Handy’s concluding remark has to do with executive Clemency. Due to the Chief Executives aging years, he feels he is incapable of handing these men pardons. He holds very stiff notions. The public clamor will not uphold with him for it actually has a reverse affect. So in return, Justice Handy finds the defendants innocent of the crime charged, and that the conviction and sentence should be set aside.
The Supreme Court, being evenly divided, the conviction of the court of General Instances is affirmed. Each defendant is ordered to be hanged around the neck until death.
In conclusion, I feel this case if it was real would of been very interesting to see unfold. In today’s society I think that the defendants would have been pardon for the “crime” they committed. If they were not pardoned I do not think execution would have been an option. This case was very interesting to read. You can look at what happened as murder or survival of the fittest. There are so many different opinions and ways you can look at what happen. If you believe that precedents and statues are what need to be followed with no exceptions, then yes the four defendants should be found guilty and sentenced to death. If you think that under the circumstances the actions that were taken for the four to survive were reasonable, then yes they should be pardoned.
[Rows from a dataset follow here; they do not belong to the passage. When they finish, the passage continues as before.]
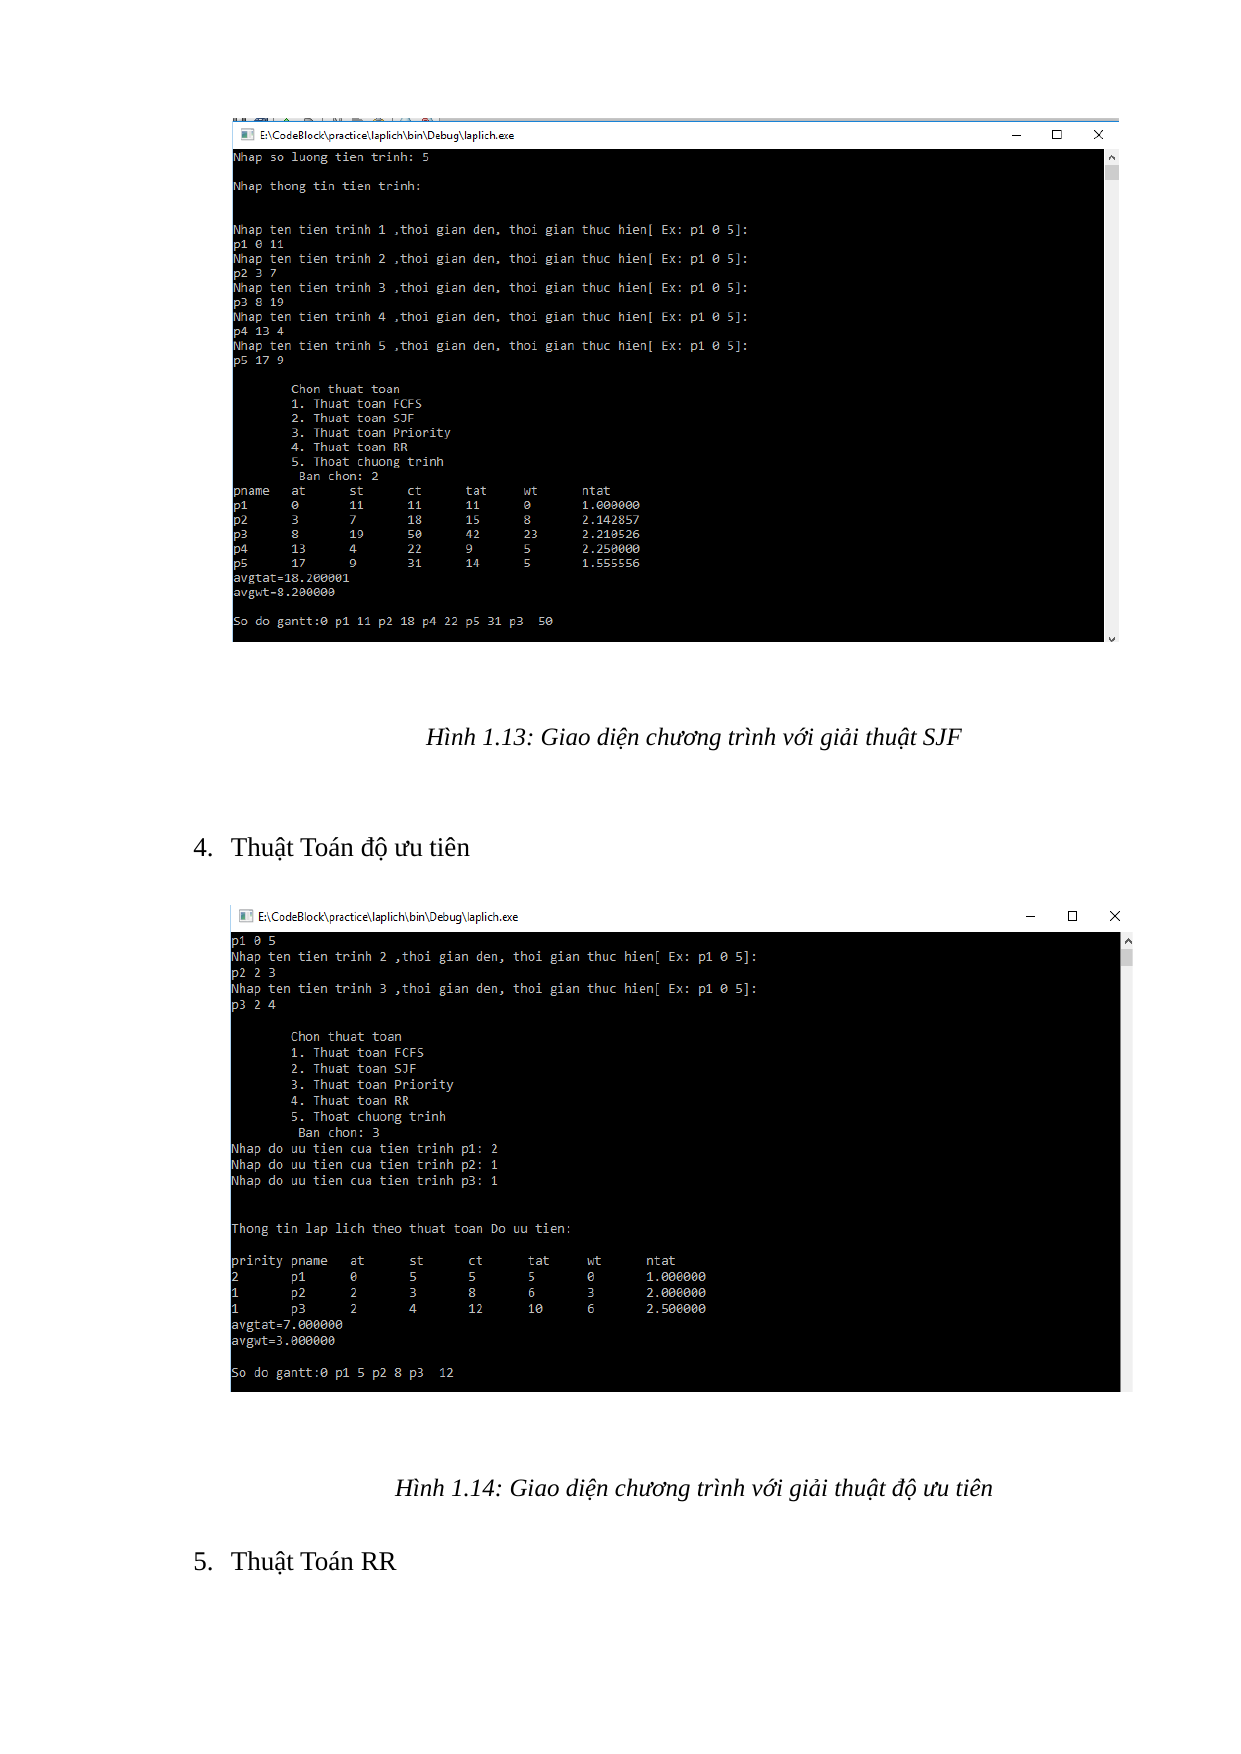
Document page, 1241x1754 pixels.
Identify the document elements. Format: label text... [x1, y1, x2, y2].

list Hình 1.14: Giao diện chương trình với giải thuật độ ưu tiên [268, 1473, 1122, 1502]
list Thuật Toán độ ưu tiên [193, 831, 1122, 862]
list Thuật Toán RR [193, 1545, 1122, 1576]
picture [230, 905, 1133, 1392]
picture [232, 118, 1119, 642]
list Hình 1.13: Giao diện chương trình với giải thuật SJF [268, 722, 1122, 751]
If I was in the cave I don’t think I would of just raffled my life away. It is hard for me to even think of eating a dead body, so it is even harder for me to think of what I would of done if I was in that situation. As I am sitting in front of the computer typing this paper in a climate controlled room, with dinner consumed less than two hours ago I would have to say that what I would of done is not kill or raffle for some ones death. What I would suggest is no one gets killed, but the first one to die is eaten. This is the only logical decision I can think of. Why should anyone sacrifice their life for me. It’s not like one persons life is more important than the other. If I was the judge on this case I would have found them guilty of murder, but sentence them to two years of therapy, and not death or prison time. I would sentence them to therapy because if you eat a dead person I pretty sure your going to have some kind of psychological problems.